“Seeing the Unseeable – Imaging Black Holes with the Event Horizon Telescope” with Angelo Ricarte (Institute for Theory and Computation (ITC) Fellow Center for Astrophysics Harvard & Smithsonian, USA)

Most massive galaxies are believed to host supermassive black holes at their centers, where they play important roles in heating gas and suppressing star formation. Using a large network of radio telescopes around the world, the Event Horizon Telescope (EHT) collaboration produced the first resolved image of a supermassive black hole, located in the elliptical galaxy Messier 87. The EHT combines distant telescopes using the very-long-baseline interferometry (VLBI) technique, achieving equivalent angular resolution to a telescope the size of the Earth. Earlier this year, this image was upgraded to include linear polarization, the oscillation direction of incoming electric fields, which has provided new and substantial information for constraining models of the black hole and its accretion flow. All models that pass both total intensity and linear polarization constraints feature dynamically important magnetic fields. These first EHT images usher in a new era of gravity, accretion, feedback, and plasma physics studies in the direct vicinity of a black hole. Continued development of the EHT will enable novel studies of the image as a function of time as well as observing wavelength.

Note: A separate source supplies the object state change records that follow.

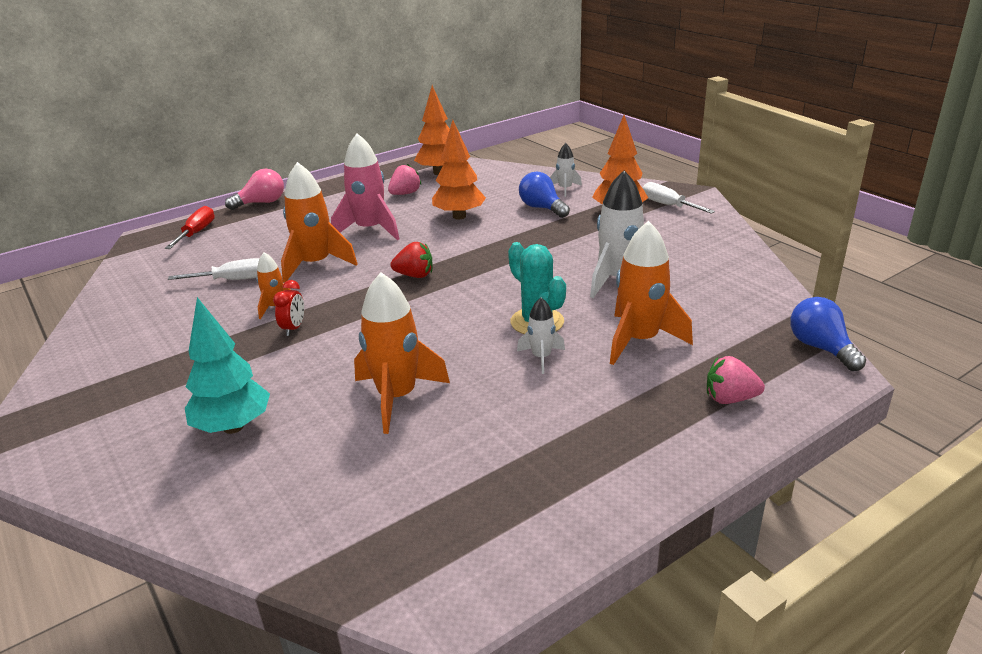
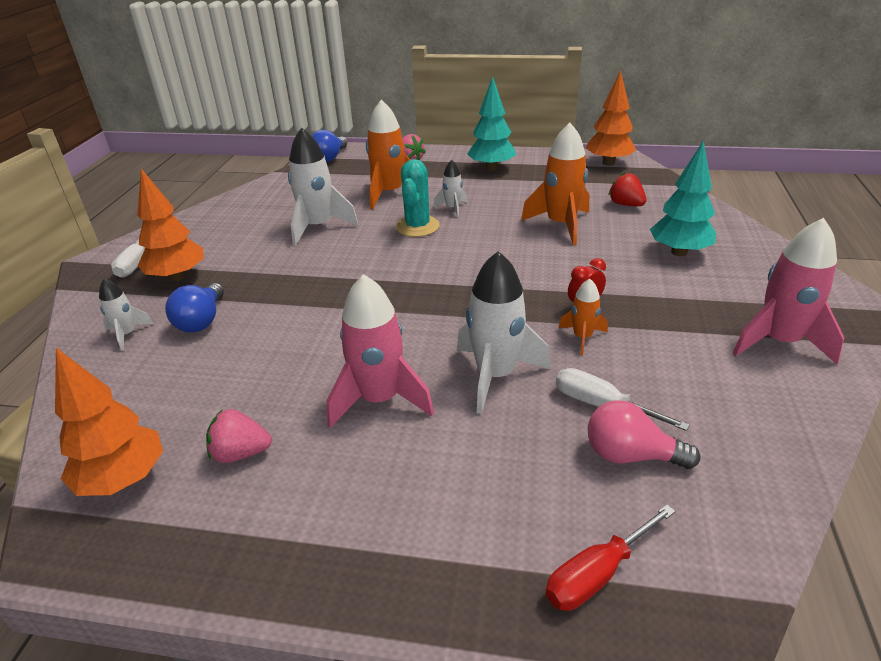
camera: 135 degrees left, 5 degrees up
(107, 373) = (778, 341): none -> pink rocket
(261, 203) = (428, 608): pink light bulb -> pink light bulb (630, 455)
(316, 264) = (495, 375): orange rocket -> white rocket
(415, 275) = (430, 306): red strawberry -> red strawberry (626, 205)
(459, 216) = (275, 360): orange tree -> orange tree (608, 163)
(608, 446) = (491, 168): none -> turquoise tree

Angelo Ricarte is a Filipino-American astrophysicist from California. He completed his undergraduate education at the University of California at Berkeley. Afterwards, he completed his Ph.D in the Yale astronomy department with Priya Natarajan. Angelo is currently a postdoctoral fellow at the Harvard-Smithsonian Center for Astrophysics as well as the Black Hole Initiative, working with Ramesh Narayan. He is a theoretical astrophysicist working on understanding the formation and evolution of supermassive black holes using computer simulations, both on event horizon and cosmological scales. On cosmological scales, he studies the co-evolution of supermassive black holes and their host galaxies. On event horizon scales, he focuses on the theoretical interpretation of polarized black hole images, especially the recent polarized image of the black hole in elliptical galaxy Messier 87. He works actively on the Event Horizon Telescope, the world-wide interferometer which has provided the first image of a supermassive black hole!